Benjamin Artom was born in Asti, Italy. He had served as the first Haham (broadly the Sephardi equivalent of a Chief Rabbi) in Naples before in 1866 taking up post as Haham in London. He lived at 20 City Road, Finsbury in his later years.


When he was appointed to London, the post had been vacant since the death of his predecessor, Raphael Meldola, almost 40 years previously. The Sephardi congregation in Britain – compared with its Ashkenazi counterpart – was smaller and much more concentrated in London, where it was largely served by Bevis Marks Synagogue in the City. It was a prosperous, if sometimes disputatious, institution with a good range of office-bearers, if not a religious leader as such. Artom would bring this additional strength.


It is said that while a Miss A M Goldsmid (probably Anna Maria Goldsmid, daughter of Isaac Lyon and Isabella Goldsmid) was travelling through Italy, she heard Artom preach at Naples, ‘and was so charmed by his grace and eloquence that she immediately wrote to London ... After a brief correspondence, Dr Artom was invited to London, and was elected in 1866 for life to the position of Hacham’.


For the first year he lectured in French, but soon mastered English, and his sermons were regarded as models of pulpit eloquence. He wrote several prayers and odes in Hebrew, and several pieces of Italian poetry.
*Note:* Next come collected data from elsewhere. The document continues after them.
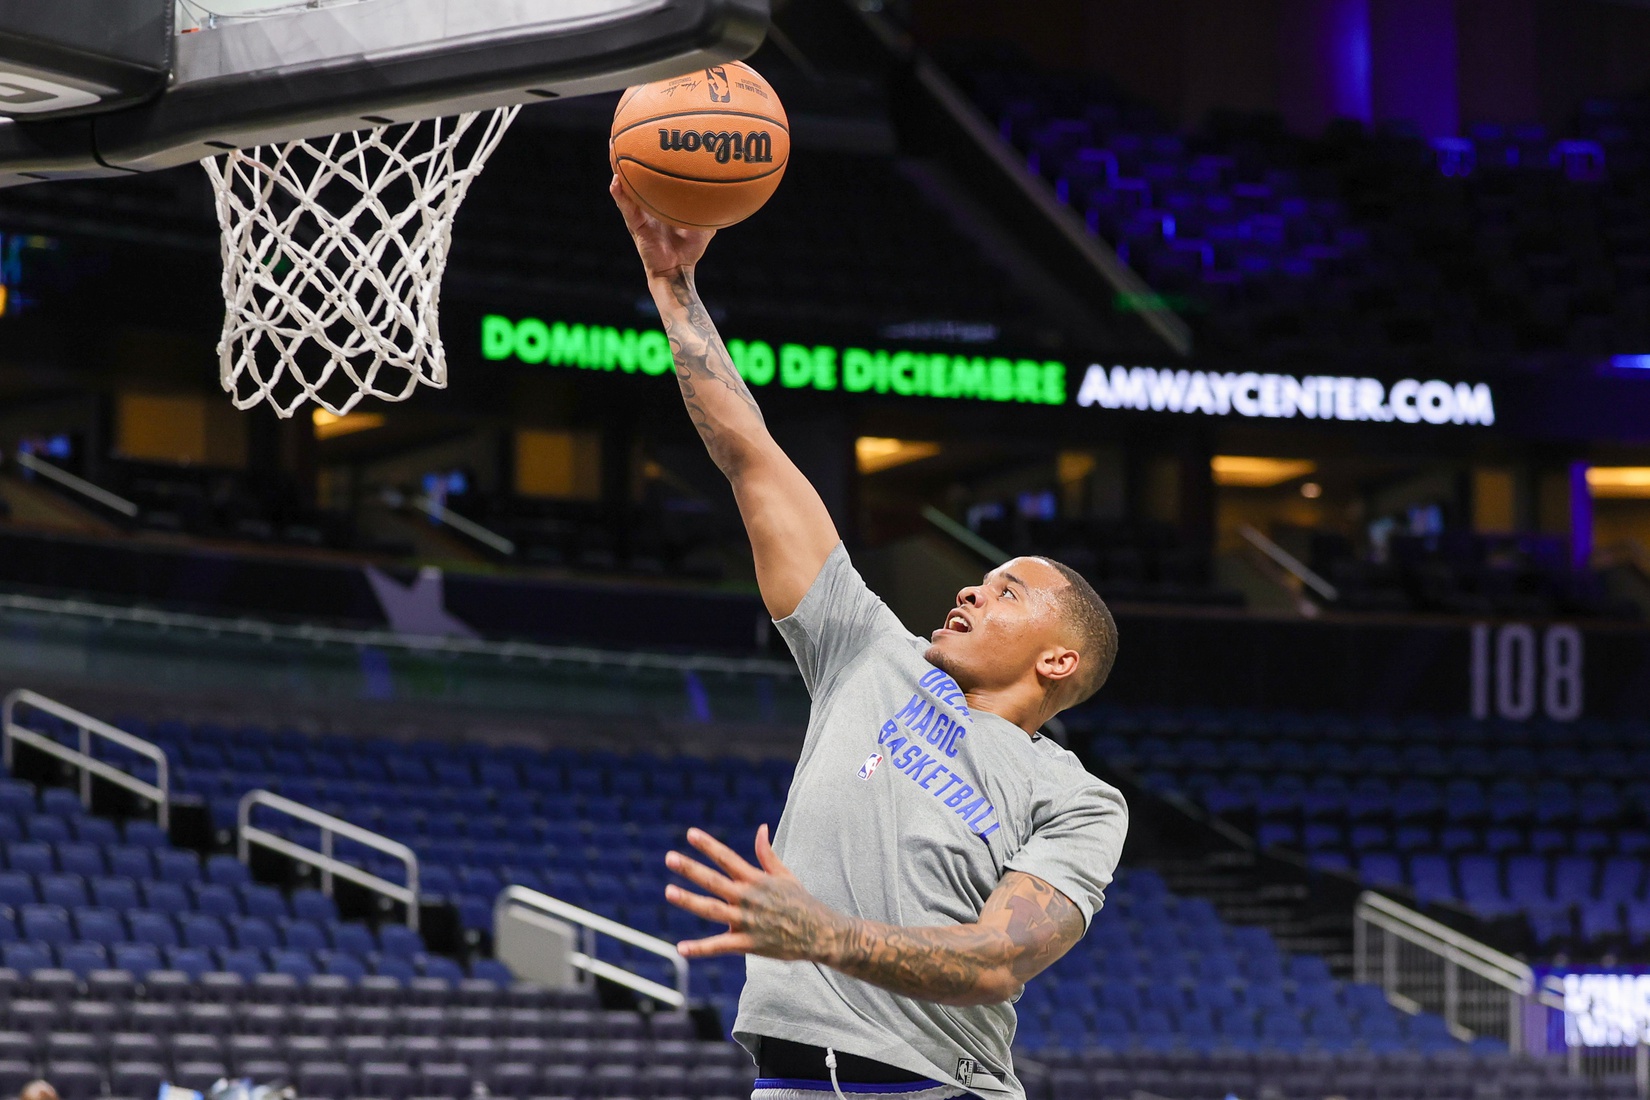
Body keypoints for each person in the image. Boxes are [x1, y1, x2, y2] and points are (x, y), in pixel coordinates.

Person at [611, 178, 1128, 1100]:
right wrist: (673, 288)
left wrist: (825, 937)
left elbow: (995, 962)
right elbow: (750, 454)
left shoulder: (1078, 800)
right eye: (982, 577)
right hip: (785, 1084)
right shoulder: (868, 651)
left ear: (1060, 661)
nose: (972, 587)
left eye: (1008, 591)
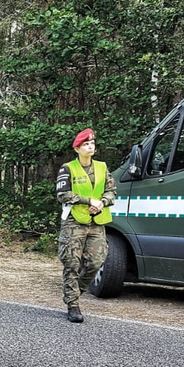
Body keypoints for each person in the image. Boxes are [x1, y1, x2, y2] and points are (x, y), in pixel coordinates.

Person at [55, 127, 116, 323]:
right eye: (86, 144)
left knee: (96, 262)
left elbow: (111, 190)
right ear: (77, 149)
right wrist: (88, 200)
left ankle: (76, 289)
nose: (90, 147)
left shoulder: (102, 167)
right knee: (71, 262)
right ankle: (73, 304)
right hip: (75, 221)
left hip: (97, 221)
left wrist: (102, 202)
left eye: (92, 144)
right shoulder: (68, 168)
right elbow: (62, 194)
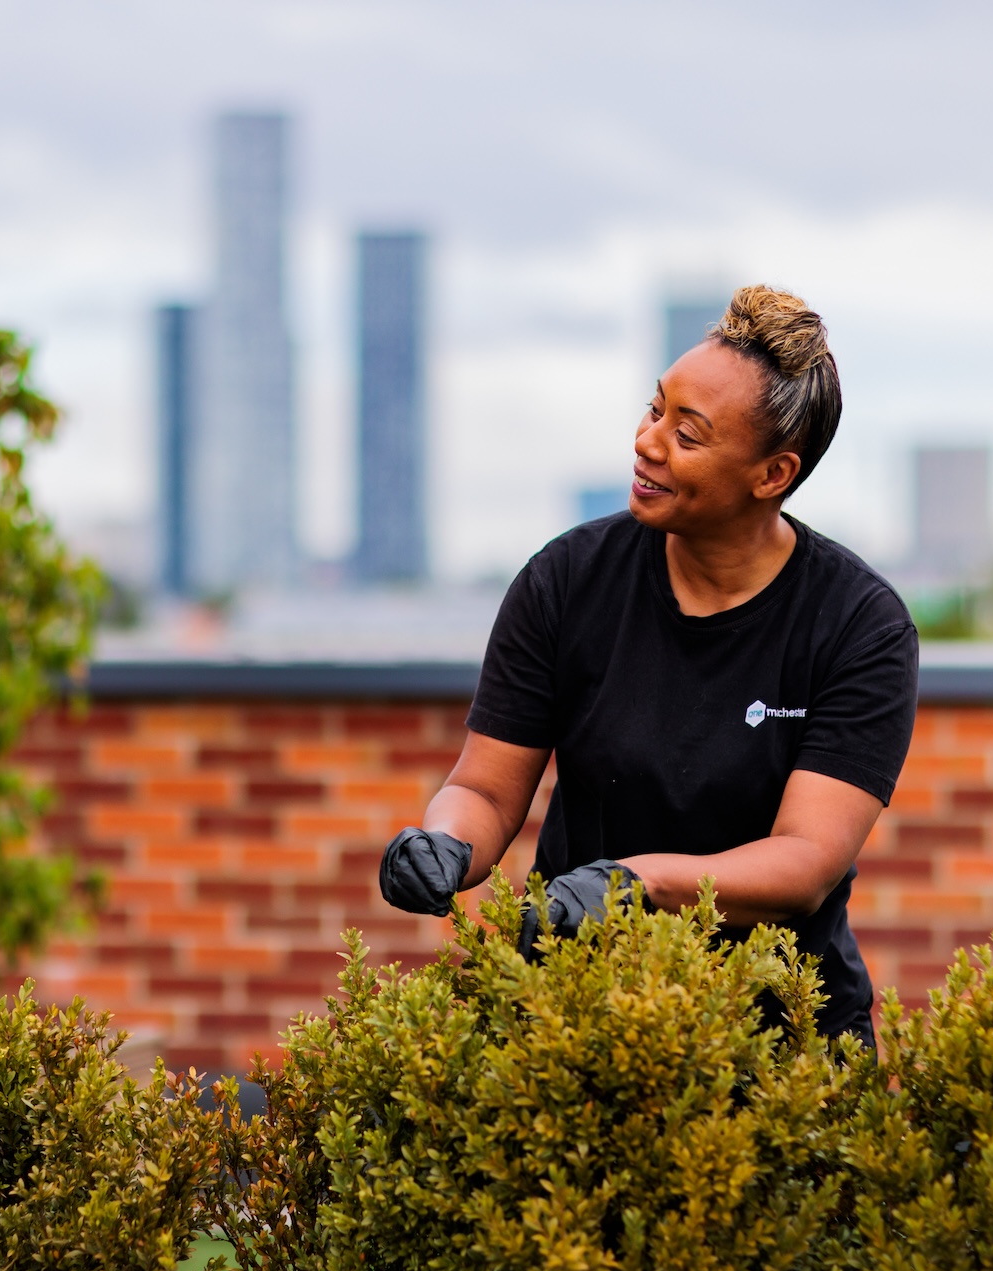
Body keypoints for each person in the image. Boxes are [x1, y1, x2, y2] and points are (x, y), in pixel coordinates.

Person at [378, 285, 917, 1043]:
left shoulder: (858, 624)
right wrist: (444, 844)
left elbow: (805, 863)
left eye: (687, 434)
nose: (648, 441)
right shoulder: (567, 580)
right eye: (654, 408)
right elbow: (484, 791)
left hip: (779, 1045)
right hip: (574, 1022)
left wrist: (636, 884)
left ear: (772, 475)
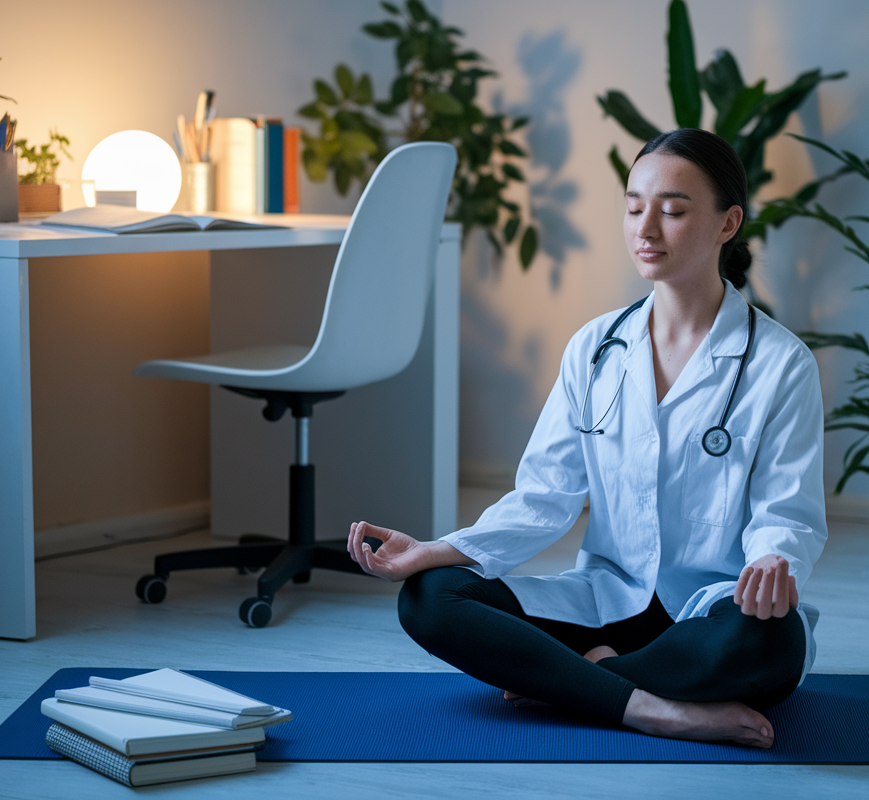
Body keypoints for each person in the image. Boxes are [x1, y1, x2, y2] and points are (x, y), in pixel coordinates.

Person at [346, 128, 826, 749]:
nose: (646, 228)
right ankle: (654, 707)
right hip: (606, 601)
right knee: (430, 598)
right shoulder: (596, 349)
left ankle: (580, 683)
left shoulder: (781, 364)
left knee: (773, 639)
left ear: (727, 223)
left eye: (673, 210)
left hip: (709, 616)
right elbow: (543, 497)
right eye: (634, 207)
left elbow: (787, 512)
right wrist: (437, 550)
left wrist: (770, 561)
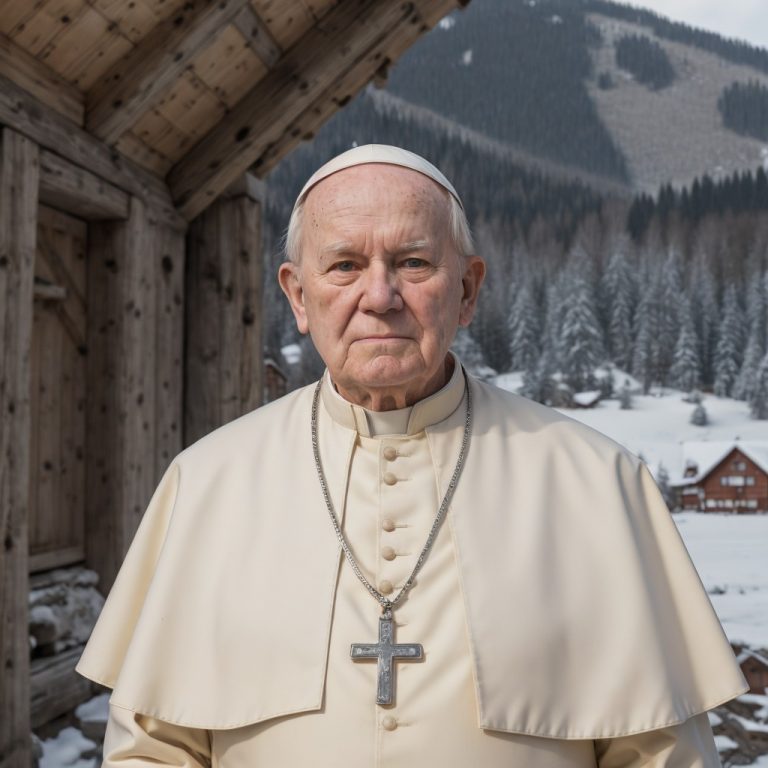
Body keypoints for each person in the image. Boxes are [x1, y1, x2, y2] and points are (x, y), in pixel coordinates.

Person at [78, 144, 747, 767]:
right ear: (298, 295)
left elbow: (662, 754)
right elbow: (153, 751)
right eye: (344, 265)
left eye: (413, 263)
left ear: (468, 289)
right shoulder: (208, 483)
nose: (379, 297)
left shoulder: (595, 482)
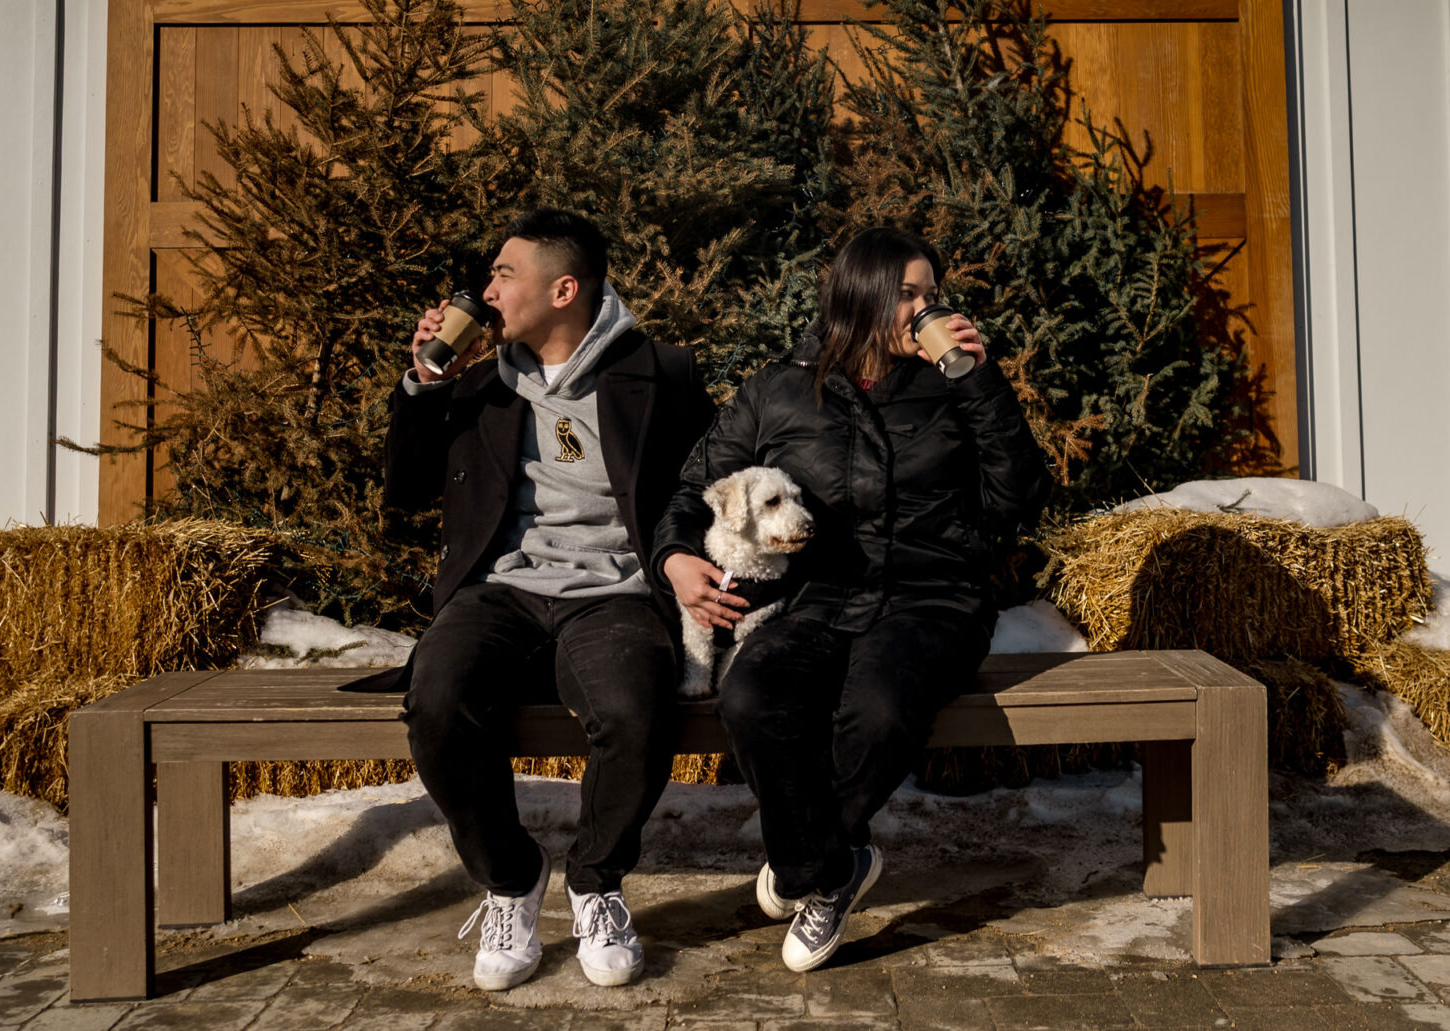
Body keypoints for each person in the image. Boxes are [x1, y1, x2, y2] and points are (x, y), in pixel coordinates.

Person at [652, 226, 1052, 973]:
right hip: (817, 595)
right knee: (751, 695)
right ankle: (836, 866)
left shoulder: (957, 386)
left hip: (933, 597)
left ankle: (809, 867)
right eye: (908, 293)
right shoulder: (780, 389)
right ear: (860, 297)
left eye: (932, 293)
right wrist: (675, 557)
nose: (925, 308)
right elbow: (690, 484)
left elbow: (1018, 500)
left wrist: (981, 385)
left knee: (878, 710)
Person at [385, 209, 716, 991]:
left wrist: (673, 560)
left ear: (564, 289)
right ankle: (511, 877)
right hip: (500, 589)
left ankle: (596, 880)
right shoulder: (476, 378)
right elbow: (403, 490)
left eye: (504, 274)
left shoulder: (660, 373)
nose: (486, 288)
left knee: (636, 709)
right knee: (435, 698)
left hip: (612, 592)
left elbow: (704, 484)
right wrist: (424, 383)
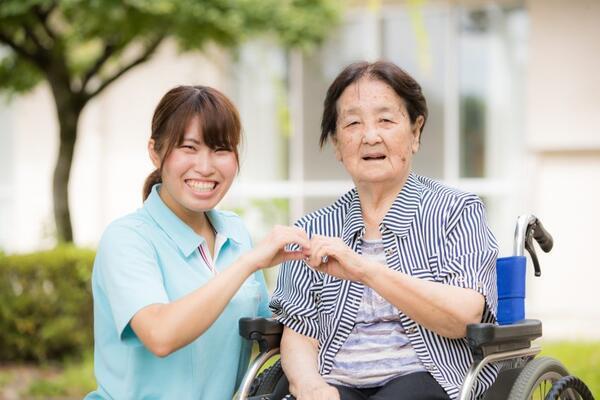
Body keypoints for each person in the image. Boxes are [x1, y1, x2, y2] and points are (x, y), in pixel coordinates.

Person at [270, 61, 499, 400]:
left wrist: (364, 270)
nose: (370, 136)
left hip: (424, 376)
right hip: (336, 382)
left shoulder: (455, 211)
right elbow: (299, 332)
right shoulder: (313, 229)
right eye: (352, 123)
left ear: (415, 131)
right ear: (336, 142)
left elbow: (463, 316)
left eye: (386, 120)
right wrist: (311, 386)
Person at [85, 85, 310, 400]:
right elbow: (160, 334)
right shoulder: (127, 239)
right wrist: (249, 262)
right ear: (155, 152)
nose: (205, 167)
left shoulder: (235, 232)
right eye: (189, 148)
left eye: (220, 149)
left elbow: (271, 330)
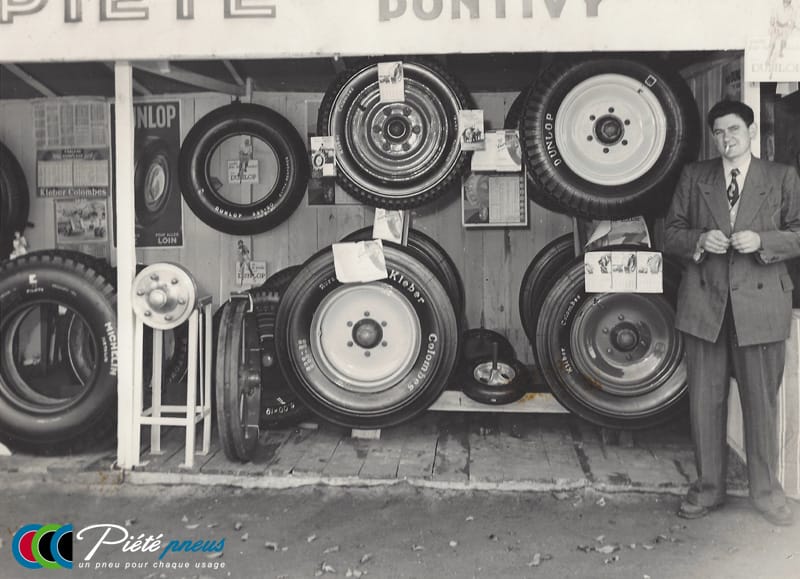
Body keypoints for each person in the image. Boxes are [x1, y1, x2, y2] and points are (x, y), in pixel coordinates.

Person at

A man of orthodox views, he was nevertheless a reformer who was keen to resolve differences between discordant factions. With Chief Rabbi Adler, he attended the opening of the North London Synagogue in Barnsbury in 1868. In doing so, he was signalling (whether intentionally or otherwise) that it was an acceptable alternative for Sephardi worshippers in the west of Islington to the small Sephardi synagogue in Essex Road (see entry on Solomon Andrade da Costa).